Ethel leaned toward her suddenly and whispered for Grace’s ears only. “It is a warm night, Grace,” she said, “and will doubtless be very pleasant outside. You may say that you and I have just agreed to stroll on the terrace if you wish.”
Grace looked at her, startled. But she had not misunderstood. Ethel was flushed and embarrassed, not quite meeting her sister-in-law’s eyes.
“Only if you wish,” Ethel said. “I do not know how you feel. I never did know. But I have liked you this time. And Perry. I like Perry.” She turned back to reply to a remark made by Mrs. Stebbins.
“Not dancing, Lady Lampman?” Lord Sandersford said, bowing in front of her chair and including the other two ladies in his smile. “I grant you that my drawing room is nothing in comparison with the ballrooms you have danced in during the last weeks, but you are used to country living.”
“I have danced once with Perry,” Grace said.
“And you must dance the next with me,” he said, stretching out a hand for hers. “As your host, ma’am, I must insist on it.” His dark eyes looked mockingly down into hers.
“Such a distinguished company, my lord,” Mrs. Stebbins said.
He bowed his acknowledgment of the compliment while Grace could feel Ethel looking at her. She put her hand in Lord Sandersford’s and rose to her feet.
“Thank you, my lord,” she said.
“And now, Grace,” he said, having maneuvered her with consummate skill across the room to the opened French doors, stopping on the way to smile and exchange a few words with several of his other guests, “it is time for you and me to disappear
for a while. Is it not?”
“Yes, Gareth,” she said, looking steadily at him, “I think it is.”
He looked at her appreciatively. “You always had the courage to meet a challenge face-to-face,” he said. “I am glad you do not feel it necessary to simper and protest.” He offered her his arm. “Shall we take a turn on the terrace, ma’am? It is, as you just remarked, a warm evening.”
Grace took his arm and walked with him into the darkness of the night.
Peregrine, withdrawing his eyes from the doors, informed Miss Keating with a grin that if she expected him to stop stumbling in his steps, she must find somewhere else to fix her very blue eyes than on his face.
Miss Keating giggled, blushed, asked if Sir Peregrine really thought her eyes blue, not merely a nondescript gray, and proceeded to gaze at him with even wider eyes.
10
I DO NOT WISH TO GO OFF THE TERRACE,” GRACE SAID as Lord Sandersford led her across it, ignoring the two older gentlemen who were in conversation farther along. “It would not be right.”
“We will walk down by the river,” he said. “We have a great deal to say to each other, Grace, and if your mood of last week prevails, we may well wish to raise our voices and even our fists.
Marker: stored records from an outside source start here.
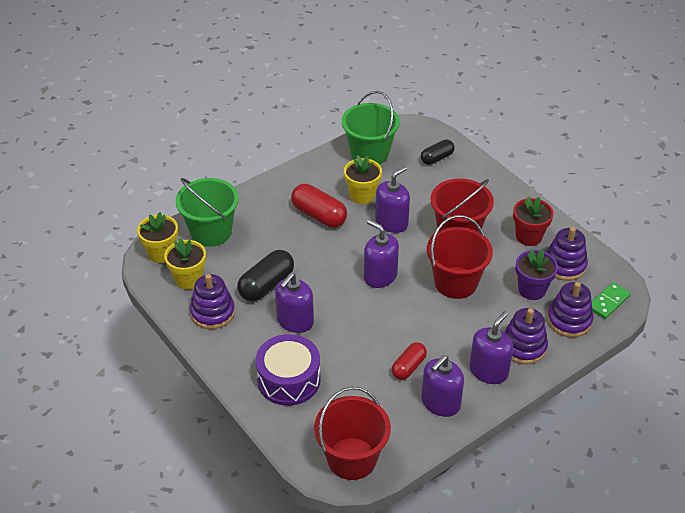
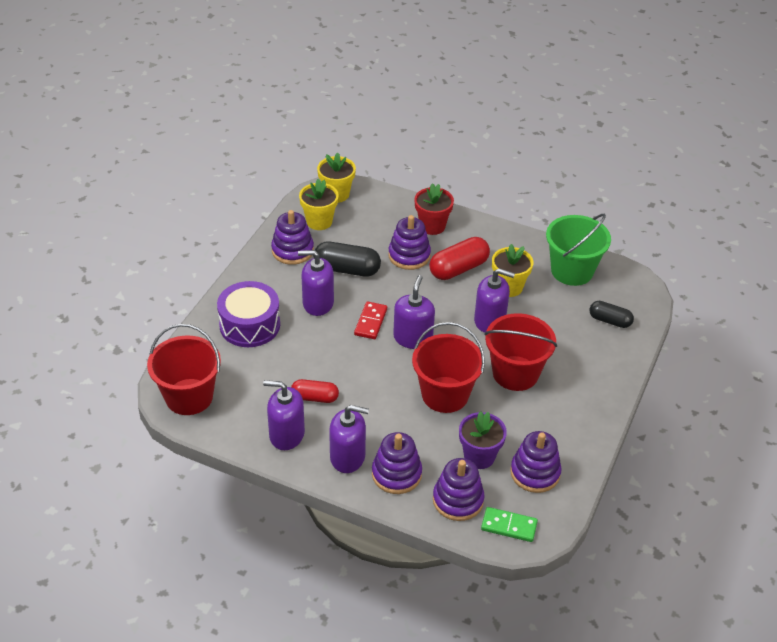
camera: 60 degrees right, 0 degrees up
green bucket [176,178,239,247] -> none
red capsule [291,184,347,227] -> red capsule turned 45 degrees clockwise [429,237,490,280]
red flower pot [513,196,554,246] -> red flower pot moved to [414,183,454,235]
none -> red domino [354,301,387,339]
none -> purple stacking toy [388,215,431,270]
The terrace is altogether too public.”
Grace said no more but allowed herself to be led in silence down over the darkened lawn, past shrubberies and flower beds, to the water’s edge. Yet again he was having his way, she reflected bitterly. But there was sense in what he said.
“Now,” he said finally, releasing her arm and turning to face her, “we are alone, Grace. No one is watching or listening. Neither of us has any need of a mask. Let us speak plainly, then. I want you. And I do not speak of a clandestine affair behind the esteemed Peregrine’s back, though I have no doubt it would be an easy matter to cuckold him. I want you to leave him, provoke a divorce if you will so that we may marry. But if we cannot do so, then to hell with marriage. We will live openly as man and wife and dare the world to censure us.”